AIM OF THE TASK: Copy out the lines below that hold the word "Vishal".

RECORDS FOR THIS TASK:
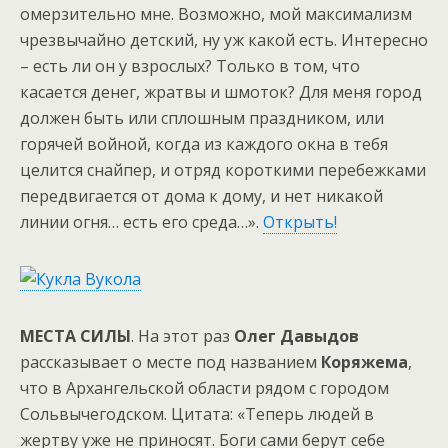
омерзительно мне. Возможно, мой максимализм
чрезвычайно детский, ну уж какой есть. Интересно
– есть ли он у взрослых? Только в том, что
касается денег, жратвы и шмоток? Для меня город
должен быть или сплошным праздником, или
горячей войной, когда из каждого окна в тебя
целится снайпер, и отряд короткими перебежками
передвигается от дома к дому, и нет никакой
линии огня… есть его среда…».
Открыть!
МЕСТА СИЛЫ
. На этот раз
Олег Давыдов
рассказывает о месте под названием
Коряжема
,
что в Архангельской области рядом с городом
Сольвычегодском. Цитата: «Теперь людей в
жертву уже не приносят. Боги сами берут себе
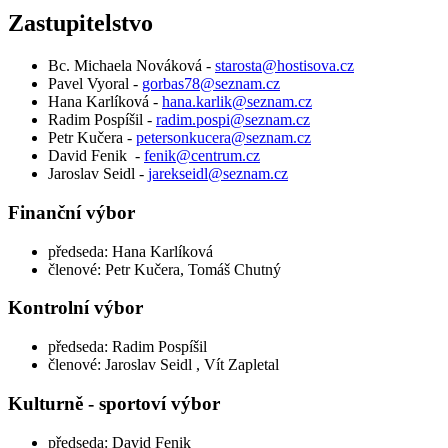
Zastupitelstvo
Bc. Michaela Nováková -
starosta@hostisova.cz
Pavel Vyoral -
gorbas78@seznam.cz
Hana Karlíková -
hana.karlik@seznam.cz
Radim Pospíšil -
radim.pospi@seznam.cz
Petr Kučera -
petersonkucera@seznam.cz
David Fenik -
fenik@centrum.cz
Jaroslav Seidl -
jarekseidl@seznam.cz
Finanční výbor
předseda: Hana Karlíková
členové: Petr Kučera, Tomáš Chutný
Kontrolní výbor
předseda: Radim Pospíšil
členové: Jaroslav Seidl , Vít Zapletal
Kulturně - sportoví výbor
předseda: David Fenik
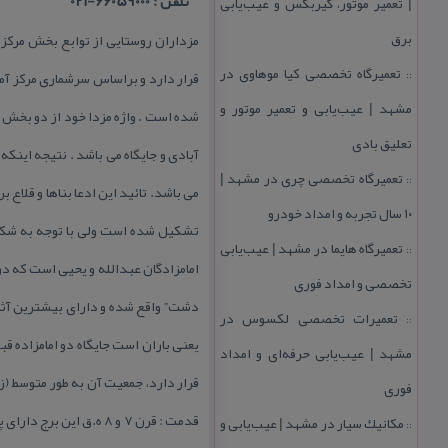
تلفن : 66059000-021
| تعمیر موتور، گیربكس و عیب‌یابی
برق
مزداران روستایی از توابع بخش مركز
تعمیرگاه تخصصی كیا موهاوی در
::
مشهد | عیب‌یابی و تعمیر موتور و
شده است . واژه مزدا خود از دو بخش م
تعلیق بادی
آبادی و جایگاه می باشد . نتیجه اینكه
تعمیرگاه تخصصی چری در مشهد |
::
می باشد. تائید این ادعا بناها و قلاع ب
۱۰ سال تجربه و امداد خودرو
تشكیل شده است ولی با توجه به شكل ظ
تعمیرگاه هایما در مشهد | عیب‌یابی
::
امامزادگان عبدالله و یحیی است كه د
تخصصی و امداد فوری
دشت” واقع شده و دارای بیشترین آثار
تعمیرات تخصصی لكسوس در
::
مشهد | عیب‌یابی حرفه‌ای و امداد
فوری
مكانیك سیار در مشهد | عیب‌یابی و
::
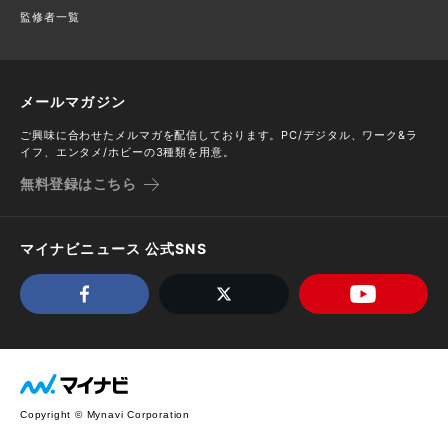
監修者一覧
メールマガジン
ご興味に合わせたメルマガを配信しております。PC/デジタル、ワーク&ラ
イフ、エンタメ/ホビーの3種類を用意。
無料登録はこちら
マイナビニュース 公式SNS
Copyright © Mynavi Corporation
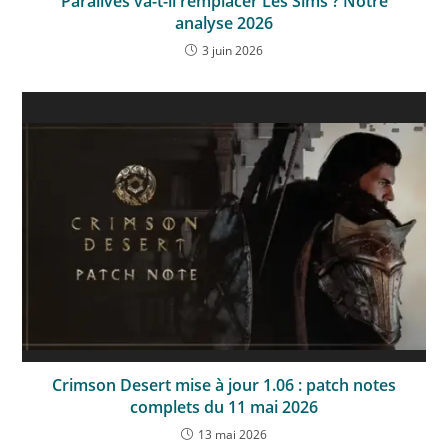
Paralives va-t-il remplacer Les Sims ? Notre
analyse 2026
3 juin 2026
Crimson Desert mise à jour 1.06 : patch notes
complets du 11 mai 2026
13 mai 2026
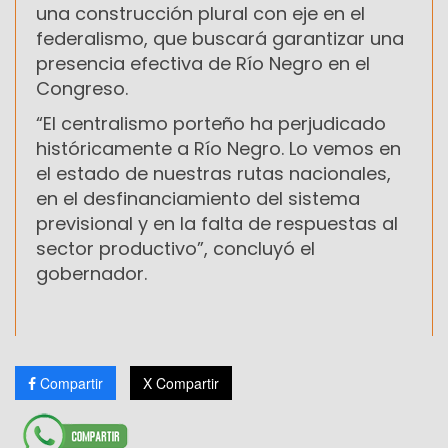
una construcción plural con eje en el
federalismo, que buscará garantizar una
presencia efectiva de Río Negro en el
Congreso.
“El centralismo porteño ha perjudicado
históricamente a Río Negro. Lo vemos en
el estado de nuestras rutas nacionales,
en el desfinanciamiento del sistema
previsional y en la falta de respuestas al
sector productivo”, concluyó el
gobernador.
Compartir
X Compartir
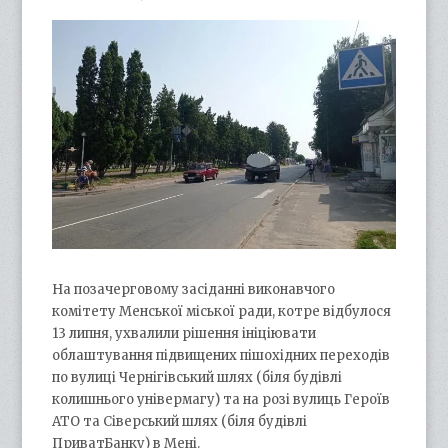
На позачерговому засіданні виконавчого
комітету Менської міської ради, котре відбулося
13 липня, ухвалили рішення ініціювати
облаштування підвищених пішохідних переходів
по вулиці Чернігівський шлях (біля будівлі
колишнього універмагу) та на розі вулиць Героїв
АТО та Сіверський шлях (біля будівлі
ПриватБанку) в Мені.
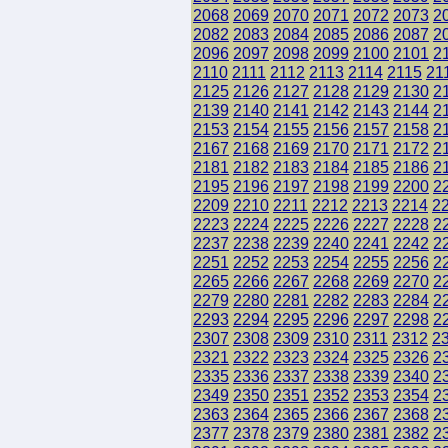
2068
2069
2070
2071
2072
2073
2
2082
2083
2084
2085
2086
2087
2
2096
2097
2098
2099
2100
2101
2
2110
2111
2112
2113
2114
2115
21
2125
2126
2127
2128
2129
2130
2
2139
2140
2141
2142
2143
2144
2
2153
2154
2155
2156
2157
2158
2
2167
2168
2169
2170
2171
2172
2
2181
2182
2183
2184
2185
2186
2
2195
2196
2197
2198
2199
2200
2
2209
2210
2211
2212
2213
2214
2
2223
2224
2225
2226
2227
2228
2
2237
2238
2239
2240
2241
2242
2
2251
2252
2253
2254
2255
2256
2
2265
2266
2267
2268
2269
2270
2
2279
2280
2281
2282
2283
2284
2
2293
2294
2295
2296
2297
2298
2
2307
2308
2309
2310
2311
2312
2
2321
2322
2323
2324
2325
2326
2
2335
2336
2337
2338
2339
2340
2
2349
2350
2351
2352
2353
2354
2
2363
2364
2365
2366
2367
2368
2
2377
2378
2379
2380
2381
2382
2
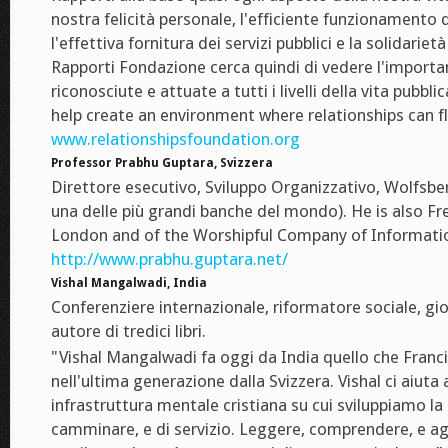
nostra felicità personale, l'efficiente funzionamento 
l'effettiva fornitura dei servizi pubblici e la solidariet
Rapporti Fondazione cerca quindi di vedere l'importan
riconosciute e attuate a tutti i livelli della vita pubbli
help create an environment where relationships can fl
www.relationshipsfoundation.org
Professor Prabhu Guptara, Svizzera
Direttore esecutivo, Sviluppo Organizzativo, Wolfsberg
una delle più grandi banche del mondo). He is also Fr
London and of the Worshipful Company of Informatio
http://www.prabhu.guptara.net/
Vishal Mangalwadi, India
Conferenziere internazionale, riformatore sociale, gior
autore di tredici libri.
"Vishal Mangalwadi fa oggi da India quello che Franci
nell'ultima generazione dalla Svizzera. Vishal ci aiuta
infrastruttura mentale cristiana su cui sviluppiamo la 
camminare, e di servizio. Leggere, comprendere, e agi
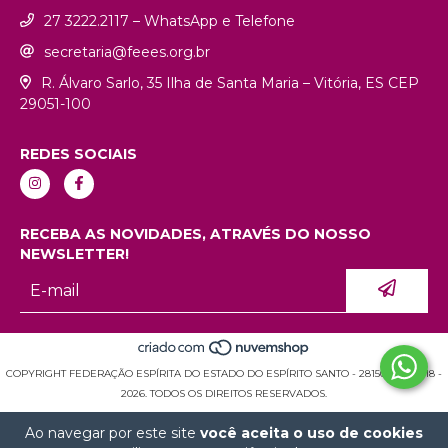
27 3222.2117 – WhatsApp e Telefone
secretaria@feees.org.br
R. Álvaro Sarlo, 35 Ilha de Santa Maria – Vitória, ES CEP
29051-100
REDES SOCIAIS
RECEBA AS NOVIDADES, ATRAVÉS DO NOSSO
NEWSLETTER!
COPYRIGHT FEDERAÇÃO ESPÍRITA DO ESTADO DO ESPÍRITO SANTO - 28150936000118 -
2026. TODOS OS DIREITOS RESERVADOS.
Ao navegar por este site
você aceita o uso de cookies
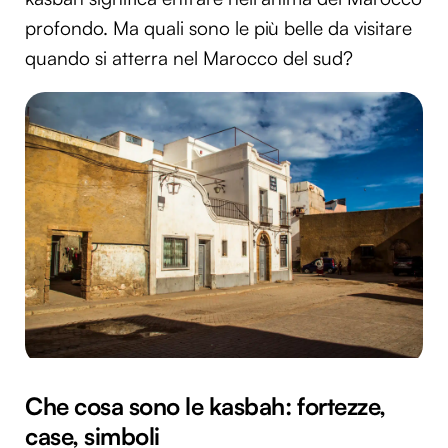
profondo. Ma quali sono le più belle da visitare
quando si atterra nel Marocco del sud?
Che cosa sono le kasbah: fortezze,
case, simboli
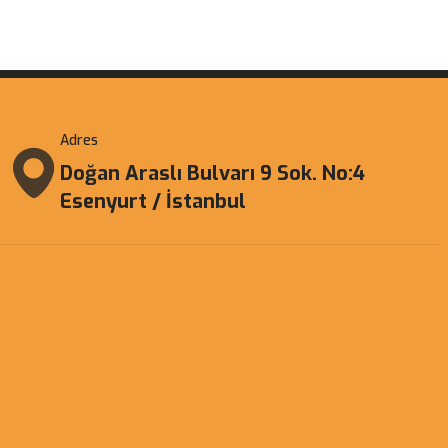
Adres
Doğan Araslı Bulvarı 9 Sok. No:4
Esenyurt / İstanbul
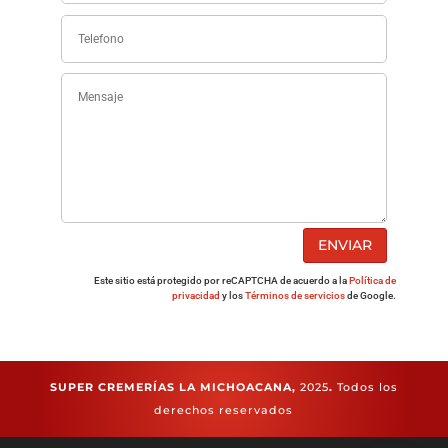
ENVIAR
Este sitio está protegido por reCAPTCHA de acuerdo a la
Política de
privacidad
y los
Términos de servicios
de Google.
SUPER CREMERÍAS LA MICHOACANA,
2025
.
Todos los
derechos reservados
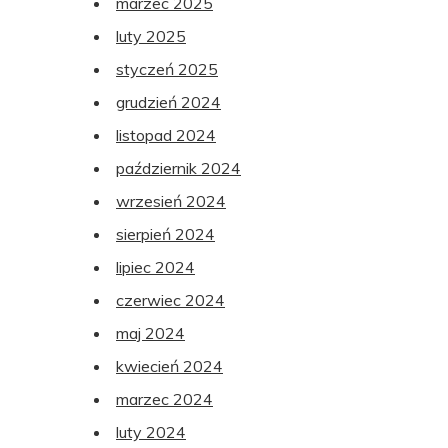
marzec 2025
luty 2025
styczeń 2025
grudzień 2024
listopad 2024
październik 2024
wrzesień 2024
sierpień 2024
lipiec 2024
czerwiec 2024
maj 2024
kwiecień 2024
marzec 2024
luty 2024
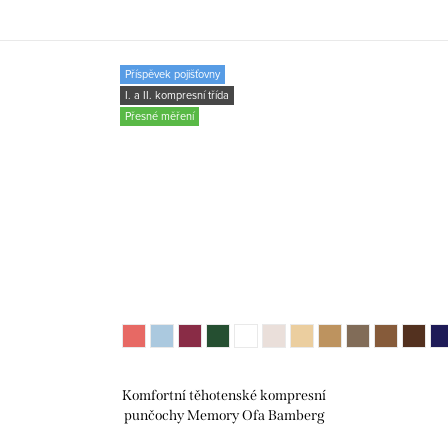
Příspěvek pojišťovny
I. a II. kompresní třída
Přesné měření
Komfortní těhotenské kompresní
punčochy Memory Ofa Bamberg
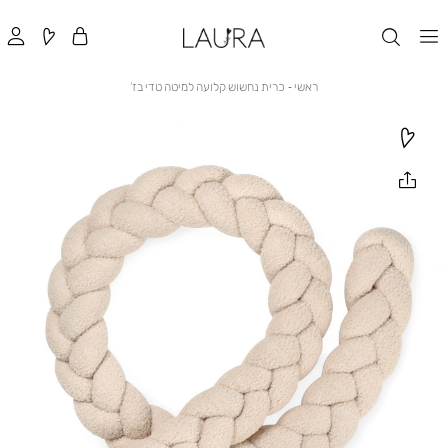
ראשי
כרית
ראשי
כרית נחשוש קלועה למיטה טדי בז’
נחשוש
קלועה
למיטה
טדי
בז’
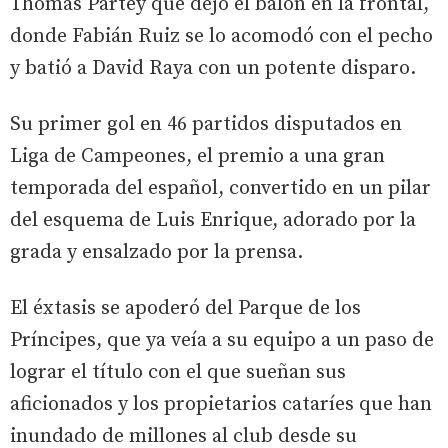
Thomas Partey que dejó el balón en la frontal,
donde Fabián Ruiz se lo acomodó con el pecho
y batió a David Raya con un potente disparo.
Su primer gol en 46 partidos disputados en
Liga de Campeones, el premio a una gran
temporada del español, convertido en un pilar
del esquema de Luis Enrique, adorado por la
grada y ensalzado por la prensa.
El éxtasis se apoderó del Parque de los
Príncipes, que ya veía a su equipo a un paso de
lograr el título con el que sueñan sus
aficionados y los propietarios cataríes que han
inundado de millones al club desde su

FINISHED EXERCISE:
Vishal Mangalwadi, India
"Vishal Mangalwadi fa oggi da India quello che Franci
nell'ultima generazione dalla Svizzera. Vishal ci aiuta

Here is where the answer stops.